Unable to recover contacts from Mojave to Big Sur describes a contacts restore in Big Sur working after waiting several days(?!)
ContactsCleaner offers a workaround for local Contacts.app synchronization failure caused by "son" or "daughter" labels; see also SiliconLunch's amplification.
2005, from John Siracusa's Mac OS X 10.4 Tiger review:
The Address Book and iCal applications use monolithic data and index files to store all their data, rather than individual files for each data item (contacts, events). Address Book uses a single, large data file (AddressBook.data) and two SearchKit index files (ABPerson.skIndexInverted and ABSubscribedPerson.skIndexInverted). The situation is similar for iCal, which uses a data and index file for each calendar, rather than for each individual event.
And yet Spotlight will find and display individual contacts and calendar events. Selecting one from a Spotlight search results list will open the appropriate application and take you right to the contact or event.
There actually are individual data files for Address Book contacts in ~/Library/Caches/com.apple.AddressBook/MetaData/, and these files are indexed by Spotlight. But instead of showing up in Spotlight search results as obscurely named data files, they appear as conceptual proxies for the data they contain.

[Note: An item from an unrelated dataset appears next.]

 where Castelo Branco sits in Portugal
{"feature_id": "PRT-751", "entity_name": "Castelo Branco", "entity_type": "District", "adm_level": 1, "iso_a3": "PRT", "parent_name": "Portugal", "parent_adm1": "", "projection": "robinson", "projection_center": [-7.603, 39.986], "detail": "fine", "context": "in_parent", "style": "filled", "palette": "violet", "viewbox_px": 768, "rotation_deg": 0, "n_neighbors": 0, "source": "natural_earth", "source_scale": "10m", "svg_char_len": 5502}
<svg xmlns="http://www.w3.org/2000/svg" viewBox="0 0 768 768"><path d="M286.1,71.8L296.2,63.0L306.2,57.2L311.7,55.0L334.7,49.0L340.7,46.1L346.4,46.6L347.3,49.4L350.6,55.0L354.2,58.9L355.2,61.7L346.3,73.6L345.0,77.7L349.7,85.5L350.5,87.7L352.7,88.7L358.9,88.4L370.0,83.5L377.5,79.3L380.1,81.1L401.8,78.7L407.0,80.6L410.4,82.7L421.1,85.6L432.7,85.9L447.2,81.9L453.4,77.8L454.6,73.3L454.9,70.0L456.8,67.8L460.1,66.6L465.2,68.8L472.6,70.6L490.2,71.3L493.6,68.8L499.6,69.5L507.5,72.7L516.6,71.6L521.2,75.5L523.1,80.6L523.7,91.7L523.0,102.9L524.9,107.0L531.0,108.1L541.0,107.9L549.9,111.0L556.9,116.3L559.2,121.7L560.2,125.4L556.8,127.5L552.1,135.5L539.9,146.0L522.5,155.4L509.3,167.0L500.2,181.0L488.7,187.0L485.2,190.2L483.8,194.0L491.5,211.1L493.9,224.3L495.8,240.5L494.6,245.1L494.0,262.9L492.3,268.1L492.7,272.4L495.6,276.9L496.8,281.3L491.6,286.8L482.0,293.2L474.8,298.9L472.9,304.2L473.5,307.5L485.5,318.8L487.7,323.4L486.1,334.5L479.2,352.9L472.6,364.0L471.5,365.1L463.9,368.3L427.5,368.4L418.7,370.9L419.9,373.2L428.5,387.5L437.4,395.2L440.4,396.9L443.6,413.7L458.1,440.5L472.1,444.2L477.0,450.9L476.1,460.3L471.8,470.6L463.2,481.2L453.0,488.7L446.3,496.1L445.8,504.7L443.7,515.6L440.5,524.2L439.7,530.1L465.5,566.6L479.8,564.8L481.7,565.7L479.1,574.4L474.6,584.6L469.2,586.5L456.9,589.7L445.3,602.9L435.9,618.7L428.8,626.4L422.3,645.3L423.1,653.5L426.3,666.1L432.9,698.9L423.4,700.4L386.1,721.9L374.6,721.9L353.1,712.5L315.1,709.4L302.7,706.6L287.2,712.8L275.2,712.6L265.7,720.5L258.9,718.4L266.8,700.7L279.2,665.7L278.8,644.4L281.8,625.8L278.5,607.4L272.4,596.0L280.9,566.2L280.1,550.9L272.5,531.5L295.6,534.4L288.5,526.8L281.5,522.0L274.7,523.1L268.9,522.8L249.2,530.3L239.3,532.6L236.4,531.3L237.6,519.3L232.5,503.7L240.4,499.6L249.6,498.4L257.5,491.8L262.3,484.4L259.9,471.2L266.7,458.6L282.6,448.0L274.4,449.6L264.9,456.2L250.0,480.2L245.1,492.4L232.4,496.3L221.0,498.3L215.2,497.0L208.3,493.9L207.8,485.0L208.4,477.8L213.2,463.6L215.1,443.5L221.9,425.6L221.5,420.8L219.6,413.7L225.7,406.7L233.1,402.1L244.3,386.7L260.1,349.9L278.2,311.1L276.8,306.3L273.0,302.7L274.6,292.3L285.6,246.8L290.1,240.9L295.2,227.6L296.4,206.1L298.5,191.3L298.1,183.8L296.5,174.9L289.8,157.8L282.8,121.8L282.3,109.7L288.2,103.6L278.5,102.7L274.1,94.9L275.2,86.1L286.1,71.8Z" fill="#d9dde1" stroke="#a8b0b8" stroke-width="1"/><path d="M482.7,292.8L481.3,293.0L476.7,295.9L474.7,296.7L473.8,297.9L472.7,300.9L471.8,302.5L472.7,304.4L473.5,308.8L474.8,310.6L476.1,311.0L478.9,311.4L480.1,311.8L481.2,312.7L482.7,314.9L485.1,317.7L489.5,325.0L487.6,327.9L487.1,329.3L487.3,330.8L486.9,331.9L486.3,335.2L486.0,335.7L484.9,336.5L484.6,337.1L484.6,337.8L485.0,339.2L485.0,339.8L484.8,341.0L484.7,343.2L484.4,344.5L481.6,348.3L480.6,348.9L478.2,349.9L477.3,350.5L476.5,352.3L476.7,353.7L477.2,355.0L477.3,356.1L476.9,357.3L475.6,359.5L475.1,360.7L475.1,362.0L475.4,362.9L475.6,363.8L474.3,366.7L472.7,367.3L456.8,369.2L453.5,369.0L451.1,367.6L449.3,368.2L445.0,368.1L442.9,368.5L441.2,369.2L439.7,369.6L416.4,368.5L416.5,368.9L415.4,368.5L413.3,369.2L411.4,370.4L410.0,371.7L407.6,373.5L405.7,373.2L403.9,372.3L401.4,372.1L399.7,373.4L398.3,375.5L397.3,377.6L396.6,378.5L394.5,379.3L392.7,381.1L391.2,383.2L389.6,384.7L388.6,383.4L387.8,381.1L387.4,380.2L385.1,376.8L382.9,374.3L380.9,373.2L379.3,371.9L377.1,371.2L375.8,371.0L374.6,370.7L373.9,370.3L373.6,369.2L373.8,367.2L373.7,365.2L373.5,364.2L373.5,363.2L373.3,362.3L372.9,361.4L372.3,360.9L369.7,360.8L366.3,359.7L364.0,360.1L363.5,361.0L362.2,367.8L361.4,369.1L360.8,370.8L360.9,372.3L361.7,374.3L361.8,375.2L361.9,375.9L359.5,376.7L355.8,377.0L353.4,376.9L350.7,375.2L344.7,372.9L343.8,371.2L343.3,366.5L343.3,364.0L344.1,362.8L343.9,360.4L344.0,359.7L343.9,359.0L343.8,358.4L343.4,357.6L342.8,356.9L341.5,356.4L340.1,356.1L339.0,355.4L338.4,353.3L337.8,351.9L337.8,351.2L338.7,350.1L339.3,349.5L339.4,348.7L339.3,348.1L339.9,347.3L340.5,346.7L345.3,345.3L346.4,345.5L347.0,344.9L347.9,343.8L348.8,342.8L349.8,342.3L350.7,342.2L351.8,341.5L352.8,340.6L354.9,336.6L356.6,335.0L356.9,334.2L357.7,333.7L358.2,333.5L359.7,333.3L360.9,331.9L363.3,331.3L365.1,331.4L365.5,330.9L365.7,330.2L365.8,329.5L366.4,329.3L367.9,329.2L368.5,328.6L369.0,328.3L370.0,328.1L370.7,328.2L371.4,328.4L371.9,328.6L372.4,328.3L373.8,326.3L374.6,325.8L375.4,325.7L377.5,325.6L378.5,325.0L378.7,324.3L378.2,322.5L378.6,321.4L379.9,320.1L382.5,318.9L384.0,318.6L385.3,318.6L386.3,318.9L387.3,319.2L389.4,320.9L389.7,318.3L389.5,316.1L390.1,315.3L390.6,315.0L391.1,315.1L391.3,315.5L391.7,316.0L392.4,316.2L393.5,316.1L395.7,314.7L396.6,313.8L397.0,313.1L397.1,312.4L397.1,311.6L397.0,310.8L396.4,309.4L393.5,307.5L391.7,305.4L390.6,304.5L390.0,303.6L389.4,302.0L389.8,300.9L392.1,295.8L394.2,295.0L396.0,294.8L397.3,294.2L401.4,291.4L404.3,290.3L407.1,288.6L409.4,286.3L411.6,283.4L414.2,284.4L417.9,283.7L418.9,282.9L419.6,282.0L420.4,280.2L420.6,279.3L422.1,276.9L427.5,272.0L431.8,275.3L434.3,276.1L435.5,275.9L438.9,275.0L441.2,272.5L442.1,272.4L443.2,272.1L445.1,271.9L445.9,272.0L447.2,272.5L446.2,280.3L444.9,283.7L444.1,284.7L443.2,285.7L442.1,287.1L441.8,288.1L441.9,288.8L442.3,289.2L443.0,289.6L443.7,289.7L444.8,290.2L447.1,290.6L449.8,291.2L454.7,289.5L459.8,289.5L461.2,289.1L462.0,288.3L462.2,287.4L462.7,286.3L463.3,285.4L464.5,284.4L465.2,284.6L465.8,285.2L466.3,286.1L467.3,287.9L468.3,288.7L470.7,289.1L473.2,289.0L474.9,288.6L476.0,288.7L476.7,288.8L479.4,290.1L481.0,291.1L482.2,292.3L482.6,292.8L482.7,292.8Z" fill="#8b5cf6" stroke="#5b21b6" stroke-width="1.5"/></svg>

Unlike other Spotlight search results, there's no file path listed for Address Book contacts.
To pull this off, the Address Book metadata importer sets a custom kMDItemDisplayName for the files that it imports, using the contact name instead of the file name. The individual data files hidden files in ~/Library/Caches/com.apple.AddressBook/MetaData/ have a ".abcdp" extension. Opening one from anywhere, not just a Spotlight search results window, will cause the Address Book application to launch and display that particular person. Pretty sneaky.

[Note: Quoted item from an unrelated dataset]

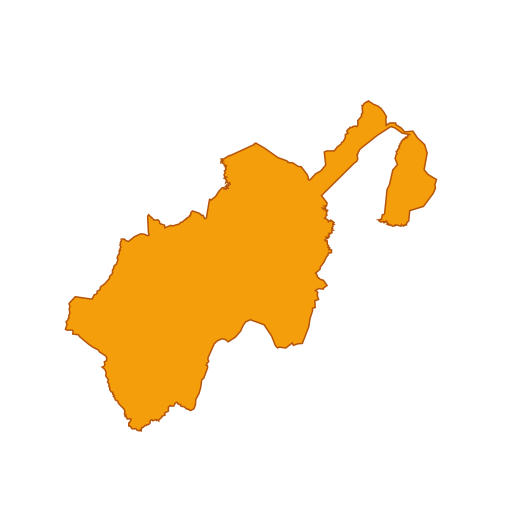 Na Wang, Nong Bua Lam Phu, Thailand (Albers equal-area conic projection), rotated 240°
{"feature_id": "78962969B46616505195468", "entity_name": "Na Wang", "entity_type": "district", "adm_level": 2, "iso_a3": "THA", "parent_name": "Thailand", "parent_adm1": "Nong Bua Lam Phu", "projection": "albers", "projection_center": [102.064, 17.314], "detail": "fine", "context": "isolated", "style": "filled", "palette": "amber", "viewbox_px": 512, "rotation_deg": 240, "n_neighbors": 0, "source": "geoboundaries", "source_scale": "gbopen_adm2", "svg_char_len": 6081}
<svg xmlns="http://www.w3.org/2000/svg" viewBox="0 0 512 512"><g transform="rotate(240 256 256)"><path d="M232.0,450.5L240.5,445.8L246.6,444.7L259.6,455.7L268.1,457.7L277.4,454.9L285.7,454.3L289.2,446.8L294.5,445.7L299.5,443.0L301.5,443.3L304.3,438.4L304.1,434.1L309.8,437.0L311.3,438.6L316.8,438.6L321.2,438.0L324.8,436.6L328.7,433.6L334.1,430.9L333.6,429.8L334.2,429.5L334.1,426.2L332.8,423.7L333.3,423.0L331.7,422.9L331.3,422.0L326.6,420.0L326.4,418.6L325.2,417.6L324.4,417.7L322.4,411.8L318.6,409.9L317.6,407.9L318.7,407.3L319.7,404.4L319.3,403.8L320.4,401.6L319.7,401.3L319.8,399.2L318.7,396.9L316.3,397.0L316.6,394.2L313.5,392.2L311.5,388.7L311.4,386.7L310.3,385.6L309.9,381.1L307.9,376.4L311.7,369.6L311.9,367.1L300.0,361.9L297.3,354.9L297.4,348.8L294.9,340.7L296.0,339.5L297.8,340.6L300.6,341.0L310.8,339.8L312.2,337.5L318.3,334.4L321.0,330.4L321.9,330.8L323.5,329.9L330.4,324.1L344.8,317.5L353.9,312.3L353.9,310.4L353.4,310.3L355.9,283.6L356.4,283.3L356.2,276.8L357.3,274.3L355.0,275.0L356.0,273.7L354.5,272.4L354.5,273.8L353.6,273.2L352.1,274.4L350.6,273.9L349.4,275.3L349.2,274.2L348.3,274.8L348.0,273.8L345.8,273.3L345.6,271.2L343.5,271.0L342.4,268.9L340.5,268.6L339.1,269.8L339.3,267.3L337.6,268.4L336.4,268.3L334.7,266.6L335.0,268.1L334.0,267.6L332.9,268.5L332.7,269.8L331.5,269.5L332.5,268.9L332.1,267.9L331.1,268.0L330.6,266.9L332.1,266.2L331.3,264.0L330.4,264.5L330.7,265.5L328.7,265.7L329.5,264.2L328.9,263.2L329.6,263.0L330.1,261.8L331.4,262.4L332.0,260.7L330.5,255.9L327.8,250.9L326.8,244.8L328.2,244.5L328.1,243.9L313.8,232.1L313.6,231.3L314.3,230.2L317.7,230.5L318.4,229.0L319.6,229.1L322.1,227.7L326.8,223.4L325.9,221.0L324.4,220.4L324.3,218.7L323.4,218.5L323.5,215.1L322.7,214.0L323.1,213.5L322.2,208.7L322.8,207.7L322.1,205.6L323.8,198.6L325.1,197.6L326.0,191.1L328.4,192.2L332.2,188.9L334.1,189.7L336.5,189.1L337.8,185.9L345.5,183.6L344.5,182.0L330.0,174.5L327.7,173.9L327.6,172.5L331.1,169.8L332.9,167.0L333.5,160.0L332.3,152.9L334.1,151.2L336.6,150.4L338.0,147.7L336.5,147.0L335.5,145.2L333.5,144.3L333.5,143.6L331.3,143.5L330.5,142.0L328.7,141.3L329.3,140.5L325.9,138.4L325.9,137.4L324.2,135.2L323.4,134.6L322.4,135.0L320.8,133.5L318.4,130.4L318.6,128.9L318.0,127.6L316.8,127.0L315.4,124.5L312.7,123.1L311.5,119.0L309.8,117.8L307.6,111.2L306.9,105.7L304.8,104.0L304.9,100.7L303.4,100.0L302.8,98.2L303.3,96.5L300.6,92.4L311.1,79.1L308.6,71.0L308.0,70.1L304.9,69.6L303.8,67.9L299.5,66.1L297.9,64.0L295.7,62.9L295.8,62.2L294.5,60.8L294.1,58.7L291.1,58.0L287.8,54.3L286.3,55.3L283.6,59.9L282.4,60.0L280.0,58.3L276.6,62.8L274.4,62.9L263.2,67.0L258.8,69.0L253.8,72.3L251.0,72.6L244.3,76.0L242.1,75.6L240.0,74.2L240.2,71.7L237.5,70.8L236.3,68.7L236.8,67.2L233.4,68.4L230.1,68.0L227.3,65.9L222.6,66.3L221.0,64.4L218.1,64.7L216.9,63.4L214.9,63.6L213.6,62.5L210.6,62.7L209.5,63.9L208.0,62.9L206.2,63.4L205.7,62.3L204.3,62.8L201.6,62.2L199.7,63.7L197.1,63.2L189.2,65.2L186.3,64.4L185.2,63.1L183.5,63.8L183.3,62.6L182.3,62.5L182.2,63.2L179.1,63.0L178.0,65.8L177.0,66.2L174.9,63.1L175.1,62.4L172.4,60.8L171.8,61.9L168.2,62.3L166.6,65.5L164.4,66.0L162.7,68.0L163.3,69.0L162.1,69.2L164.5,71.2L164.0,72.6L164.7,75.1L164.0,76.0L164.5,77.0L163.8,78.4L164.1,80.5L166.4,82.3L166.3,84.0L164.9,84.2L164.4,87.5L163.4,87.5L163.2,88.8L161.8,89.3L162.6,89.8L163.3,93.4L164.2,94.6L163.7,97.6L165.7,98.4L165.5,102.6L168.9,104.5L169.4,107.0L168.5,107.3L167.2,109.7L169.0,112.5L168.9,113.9L168.7,114.5L166.5,114.6L164.9,116.5L164.1,115.8L163.3,116.0L161.0,118.7L159.1,119.0L157.6,119.9L157.4,120.8L155.4,121.5L154.7,122.9L154.8,126.0L157.4,129.1L161.9,132.2L165.3,137.7L169.5,142.1L175.9,147.1L176.2,149.5L183.4,158.2L185.4,159.2L186.2,158.4L186.9,158.8L188.4,162.4L190.5,162.7L191.9,163.6L200.8,175.9L201.9,180.3L201.3,185.3L198.8,187.8L195.6,189.0L196.0,197.3L198.6,205.0L202.4,210.3L204.1,214.2L203.6,219.3L192.4,228.6L178.9,229.5L168.4,228.0L165.6,228.8L165.4,230.7L161.4,235.8L162.6,243.9L159.9,243.7L159.1,248.3L157.1,252.4L168.3,266.3L174.9,271.6L180.4,277.7L182.5,278.8L181.8,281.5L187.8,284.6L187.1,288.4L191.3,289.4L193.7,291.3L196.5,290.3L196.4,294.1L193.7,297.7L194.6,299.0L194.9,302.8L201.3,302.2L203.5,300.1L207.2,298.8L209.5,299.4L211.4,299.0L212.5,304.9L214.1,306.0L216.9,312.1L220.2,316.8L220.5,318.5L222.4,320.2L221.2,322.4L221.5,323.3L223.5,324.4L224.7,323.1L225.8,323.6L225.5,322.7L226.8,323.6L227.6,322.8L228.6,324.0L230.2,323.5L233.5,325.2L234.6,323.5L235.4,323.5L236.3,326.6L237.1,326.4L236.3,327.5L235.5,326.9L235.6,328.2L236.6,328.4L236.4,329.3L238.0,329.2L238.1,331.3L239.0,330.9L238.1,333.4L239.3,333.8L240.0,334.7L239.8,335.7L240.9,334.9L242.0,335.5L241.7,336.2L242.6,336.2L243.1,337.5L244.5,338.0L244.3,339.5L245.7,339.0L246.0,340.3L249.0,339.0L248.8,338.2L249.8,338.3L249.4,335.8L251.3,336.3L254.3,334.4L254.3,335.3L255.8,336.7L256.0,338.0L257.4,338.0L259.3,339.9L259.8,341.5L260.2,339.3L261.0,339.7L261.5,339.0L261.8,339.9L262.6,339.9L263.1,337.8L264.1,337.6L263.1,338.8L263.4,340.6L263.9,341.1L265.0,340.4L264.2,342.3L266.5,344.1L275.6,342.9L287.2,387.0L287.7,390.7L289.2,392.7L293.1,394.1L293.2,395.0L294.0,395.4L296.6,399.7L299.8,421.1L300.7,437.4L297.4,440.4L289.2,444.1L284.6,449.5L284.4,447.6L283.4,447.0L283.7,446.0L283.1,445.7L283.9,445.0L283.2,444.7L283.3,444.0L283.8,443.6L283.4,442.3L282.8,442.4L283.3,441.2L282.3,438.7L281.1,437.9L281.1,436.7L280.0,436.0L279.6,434.5L278.0,434.4L277.5,432.1L276.2,430.8L276.4,429.7L273.8,429.0L273.7,428.0L270.9,425.2L264.4,424.2L262.1,417.5L251.1,407.3L248.0,402.7L228.6,388.7L228.0,387.3L228.5,385.9L225.2,383.3L226.1,380.0L225.2,380.8L224.8,380.4L224.6,381.0L224.2,380.5L222.8,381.2L222.3,383.6L220.9,383.4L220.5,384.6L221.3,385.1L221.0,386.3L220.3,385.4L220.4,386.0L218.7,386.6L218.2,385.4L217.5,386.3L216.6,385.7L217.0,386.4L216.5,386.4L216.5,387.6L215.6,387.6L214.9,388.8L213.8,388.9L213.0,390.4L213.3,391.2L212.6,391.8L213.2,392.6L209.5,396.4L210.1,397.2L209.4,397.0L209.0,398.6L208.2,398.9L208.6,399.4L207.8,401.5L208.5,401.4L208.4,402.5L209.7,403.6L209.9,405.7L218.4,411.8L215.2,425.8L221.6,440.7L224.9,445.2L228.4,446.7L232.0,450.5Z" fill="#f59e0b" stroke="#b45309" stroke-width="1.5"/></g></svg>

2007, from Amit Singh's Mac OS X Internals: A Systems Approach:
[U]nlike normal search results, we do not see the filename of an Address Book contact in the Spotlight result list. The same holds for Safari bookmarks and iCal events. This is because the files in question have a special metadata attribute named kMDItemDisplayName, which is set by the metadata importers to user-friendly values such as contact names and bookmark titles. You can see the filenames if you search for these entities using the mdfind command-line program.
$ mdfind 'kMDItemContentType == com.apple.addressbook.person && kMDItenDisplayName == "Amit Singh"' /Users/amit/Library/Caches/com.apple.AddressBook/Metadata/<UUID>:ABPerson.abcdp $ mdls /Users/amit/Library/Caches/com.apple.AddressBook/Metadata/<UUID>:ABPerson.abcdp ... kMDItemDisplayName = "Amit Singh" ... kMDItemKind = "Address Book Person Data" ... kMDItemTitle = "Amit Singh"
2009, from Eoghan Casey's Handbook of Digital Forensics and Investigation:
The Address Book is another application that has embraced the SQLite and plist format for much of the data manipulation. For Mac OS X 10.2 through 10.4 the Address Book data was stored in the user's Library/Application Support/Addressbook/ folder in a file named Addressbook.data. This was a proprietary file format that could be easily read only with the Address Book application itself. This changed in Mac OS X 10.5, and the Addressbook.data file may still exist, but it is leftover data no longer updated.
In Mac OS X 10.5 two structures seem to replicate that data. The AddressBook-v22.abcddb is an SQLite database that contains all the data in the Address Book. Interestingly, the same data is replicated in the Library/Application Support/Addressbook/Metadata folder, storing the same data in individual files as shown in Figure 7.10. There is an .ABCDP file for each contact as well as each group in the Address Book. These files build (or rebuild) the SQLite database upon launch of the application. The SQLite database is then used for the quick searching and the integration into the Mail and iChat application for address searching. Each .ABCDP file is just a property list and can be opened easily with Plist Editor.